Le 1ᵉʳ juillet 2026, dans les jardins du Palais Royal, l’ANDAM a dévoilé les lauréats de sa 37ᵉ édition. Grand Prix, Prix Spécial, Prix Pierre Bergé, Prix Accessoires : quatre récompenses, quatre visions, un seul message : la mode française a encore de beaux jours devant elle.

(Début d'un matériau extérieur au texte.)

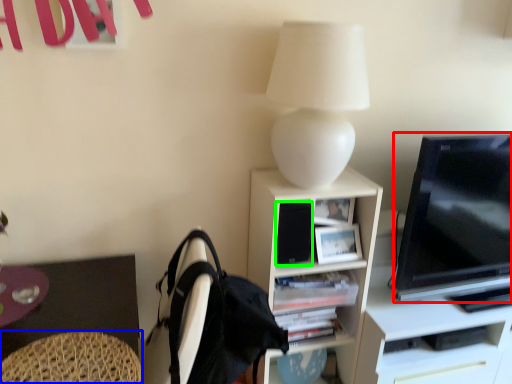
Question: Based on their relative distances, which object is nearer to television (highlighted by a red box)? Choose from swivel chair (highlighted by a blue box) and speaker (highlighted by a green box).

Choices:
 (A) swivel chair
 (B) speaker

Answer: (B)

Depuis 1989, le Prix de l’ANDAM (Association Nationale pour le Développement des Arts de la Mode) joue un rôle majeur dans le paysage de la mode française. Fondé par Nathalie Dufour et présidé par Guillaume Houzé, il a contribué à faire émerger certaines des figures les plus influentes de la création contemporaine : Martin Margiela dès la première édition, Jeremy Scott en 1998, Marine Serre en 2020.




Cette année, c’est Alexandre Mattiussi, lui-même lauréat en 2013 et fondateur d’Ami Paris, qui présidait le jury, composé notamment d’Eva Chen, vice-présidente des partenariats mode chez Instagram, de Pelagia Kolotouros, directrice de la création chez Lacoste, et de Sophie Fontanel, journaliste et critique de mode.


Retour sur une édition 2026 qui confirme la vitalité de la jeune création.
Marie Adam-Leenaerdt remporte le Grand Prix
C’est la créatrice belge Marie Adam-Leenaerdt qui remporte le Grand Prix de l’ANDAM 2026, assorti de 300 000 euros. Diplômée de La Cambre à Bruxelles, elle a affiné sa vision avec notamment un passage remarqué chez Balenciaga, avant de lancer sa marque éponyme en 2023. Finaliste du Prix LVMH en 2024, elle revient cette année à l’ANDAM avec plus de confiance et une démarche affirmée, articulée autour d’un tailoring et d’une approche durable du vêtement. Sa vision de la multifonctionnalité du vêtement : comment une pièce peut être portée de plusieurs manières, conservée plus longtemps, et ainsi éviter la lassitude, est au cœur de sa proposition.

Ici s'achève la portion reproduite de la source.